The trouble is that Holliday's prescription – accurate though it might be – is rather difficult to achieve. He opines that, unless the government intervenes to ensure £100 billion investment in new stations, there will not be enough generation to meet demand by 2015. He thus takes the view that the government must offer better incentives for companies to build stations.
"What is happening that people are not wanting to build enough power stations?" he says. "The Government has an obligation to make sure that the markets are delivering. You can't afford for it to fail."
The trouble is here that the government is not in a position to offer direct incentives for the construction of generation capacity that really matters – coal and nuclear. For it to do so would run the risk of falling foul of the – albeit elastic – EU rules. But perhaps more to the point, the government does not have the money. It is struggling to finance its own debt, without taking on any more.
What the government can do, however, is offer the industry long-term regulatory certainty. Building generation capacity is a long-term investment, with huge sums of capital up-front. Investors need cast iron assurances that these investments will yield dividends or their money goes elsewhere.
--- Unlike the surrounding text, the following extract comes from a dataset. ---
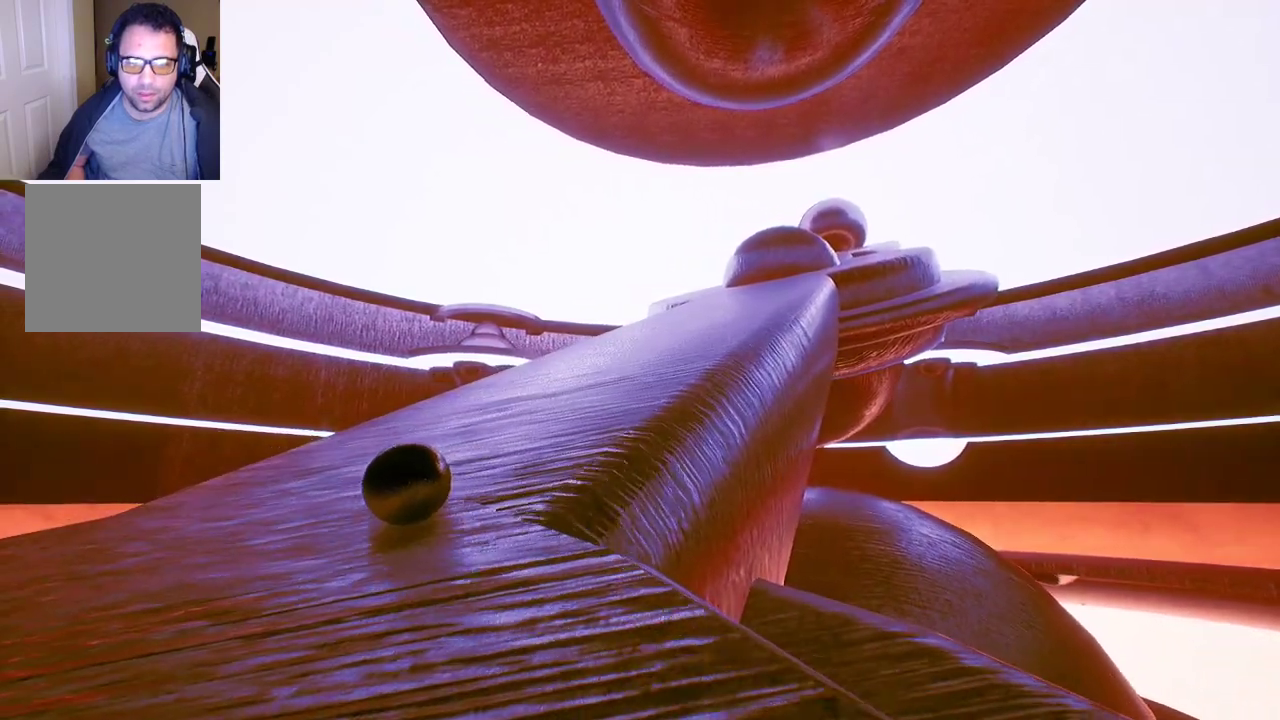
{"buttons": [], "left_stick": "up", "right_stick": "center", "events": []}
Here, it seems there has been a thin shaft of light percolate the muddied brain of Ed Miliband, the UK "climate change" and energy secretary. Although he admits his thinking is "not yet fully formed", he now seems to have come round to his predecessor's point of view, telling the Financial Times: "I will not take a position which ignores our security of supply needs."
To that effect, he has ruled out banning the construction of coal-fired power stations pending the development of carbon capture and storage (CCS) technology, which more or less signals that he will give the go-ahead for Eon's application to build its new coal-fired power station at Kingsnorth – much to the fury of the greenies.
In typical partisan style, he attacks the Tories on their "knee jerk" and "not thought through" call for a ban on construction of new stations until the technology is in place, but he does have a point. Such a requirement would stymie any development of coal-fired generation just when we really need it.
However, this small move does not even begin to resolve the investment issue. It cannot be stressed enough that investment in generation is a long-term game. While Miliband has effectively put CCS "on hold" until 2020, that is only 12 years away – the mere blink of an eye for anyone considering putting money into power stations. As long as there is the looming prospect of a requirement for massive investment in CCS, there will be no enthusiasm for putting money into coal-fired generation.
This is, of course, where a clear statement of intent from the Tories could and would help and it makes their continued inability to come up with a coherent energy policy all the more puzzling. Three months ago, we called for a statement of Tory policy. We are still waiting.